International belge, il sort d’une saison en Italie. "C’est compliqué pour les sentiments, cette rencontre entre la Belgique et la Squadra", explique le joueur de Châtelet. "Tous mes amis me posent la question. J’ai envie de dire les deux. Ce sont mes pays de cœur. C’est difficile de choisir. Pour ma part, il reste une équipe que j’aime au stade des demis."

Il y a quelques mois, Marvin Ghislandi a affronté l’Italie, c’était à Liège. "Un match vraiment particulier. Je portais la vareuse que j’aime pour défier le pays de mes origines. Dans ce type de rencontre, tu veux toujours te donner à 100% et prouver ta valeur."

Qui de la Belgique ou de l’Italie l’emportera ? "J’espère surtout un match vraiment disputé avec du suspense. Je vois un 1-1, dans le temps réglementaire.
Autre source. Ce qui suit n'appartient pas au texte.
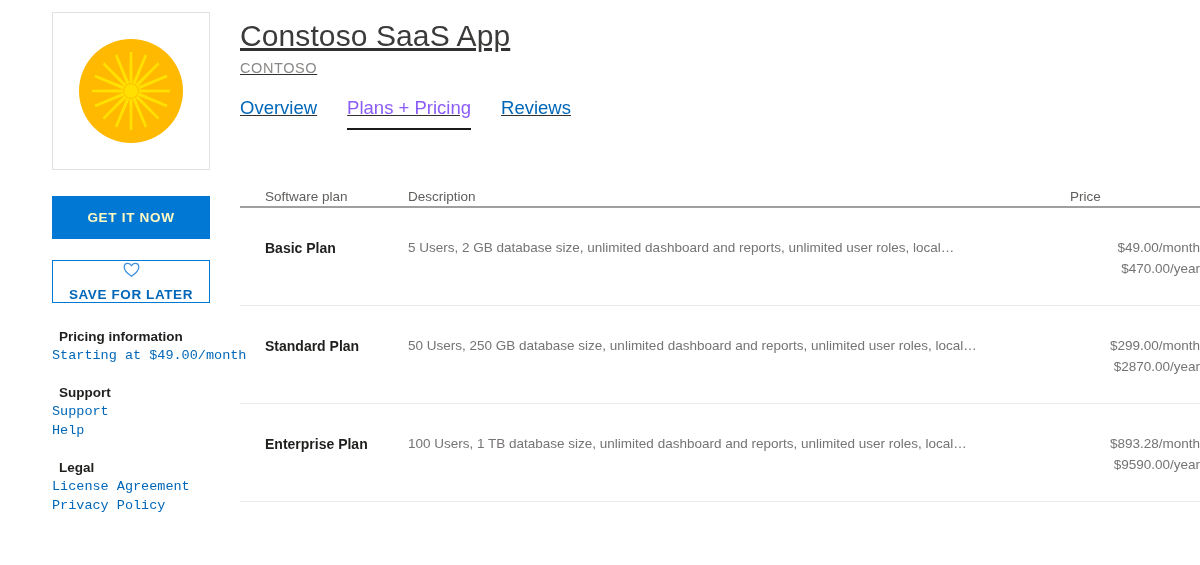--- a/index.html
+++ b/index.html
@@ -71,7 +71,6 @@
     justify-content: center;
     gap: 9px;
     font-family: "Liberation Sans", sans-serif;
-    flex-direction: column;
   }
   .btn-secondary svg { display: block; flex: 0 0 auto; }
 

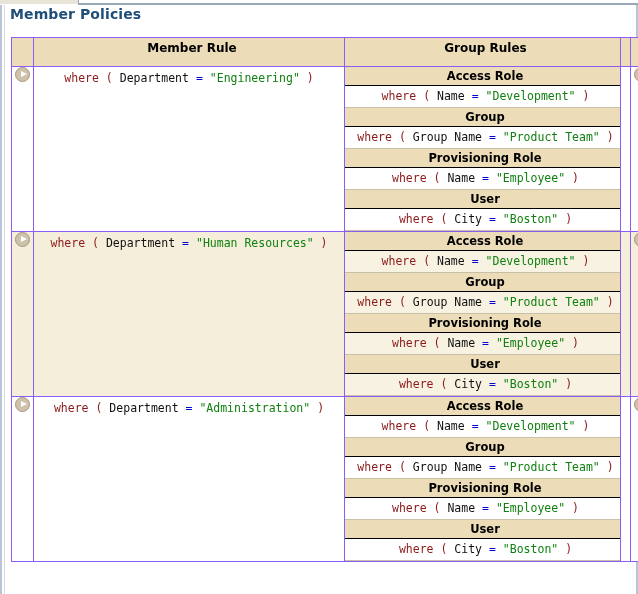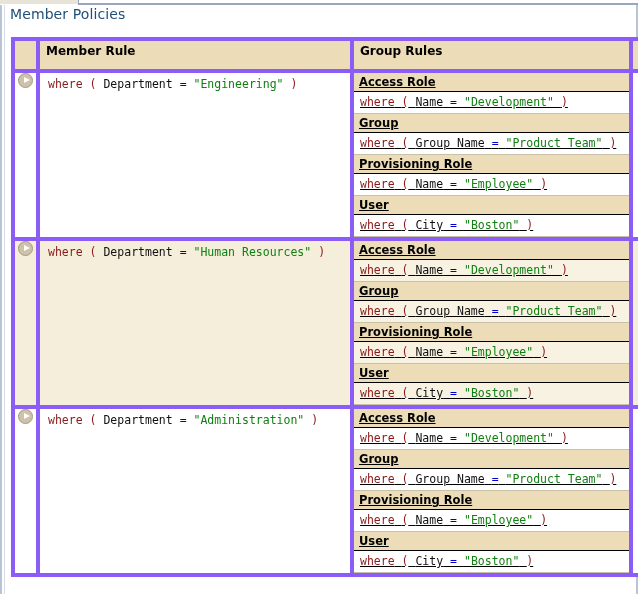--- a/index.html
+++ b/index.html
@@ -68,7 +68,7 @@
     top: 6px;
     font-family: "DejaVu Sans", "Liberation Sans", sans-serif;
     font-size: 14px;
-    font-weight: normal;
+    font-weight: bold;
     color: #1f4e79;
     letter-spacing: 0.1px;
     white-space: nowrap;

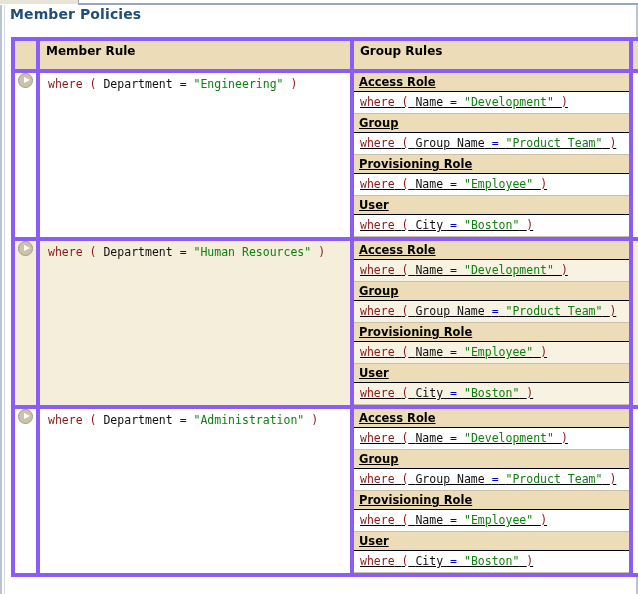--- a/index.html
+++ b/index.html
@@ -90,9 +90,10 @@
   }
   table.grid > thead > tr > th,
   table.grid > tbody > tr > td {
-    border: 4px solid #8b5cf6;
+    border: 1px solid #8b5cf6;
     padding: 0;
     vertical-align: top;
+    text-align: center;
   }
 
   

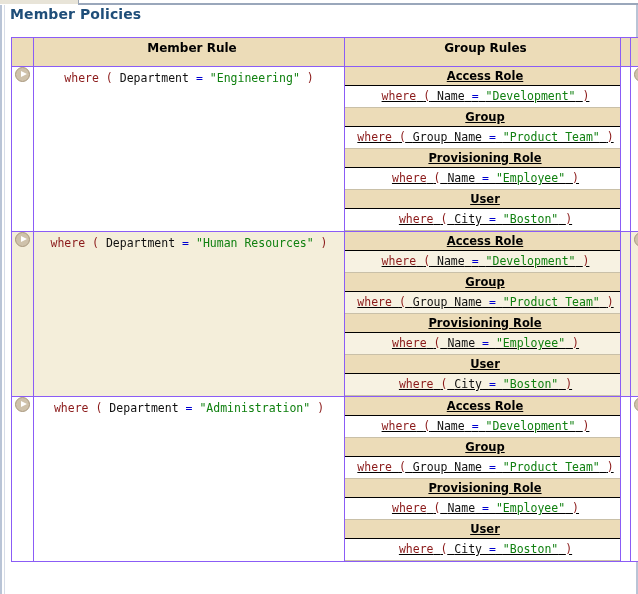--- a/index.html
+++ b/index.html
@@ -129,7 +129,6 @@
   td.scope-cell {
     padding: 0 !important;
     vertical-align: top;
-    text-decoration: underline;
   }
   td.gutter-cell { width: 9px; }
   td.handle2-cell {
Je pense que la Belgique va faire la différence dans les arrêts de jeu."

Pour Marvin Ghislandi, il s’agit d’une finale avant l’heure. "Ce sont deux grandes nations du football, avec de très beaux joueurs. Je m’attendais à ce que la Belgique arrive au stade des quarts de finale. Je suis un peu plus surpris par l’Italie. Même si elle joue très bien, je ne l’attendais pas à ce niveau. Depuis le début du tournoi, elle fait un sans-faute. Je trouve que ce sera vraiment une belle rencontre. On va avoir de la chance de pouvoir assister à une telle rencontre. J’espère que cela deviendra un match historique dans l’histoire des deux équipes."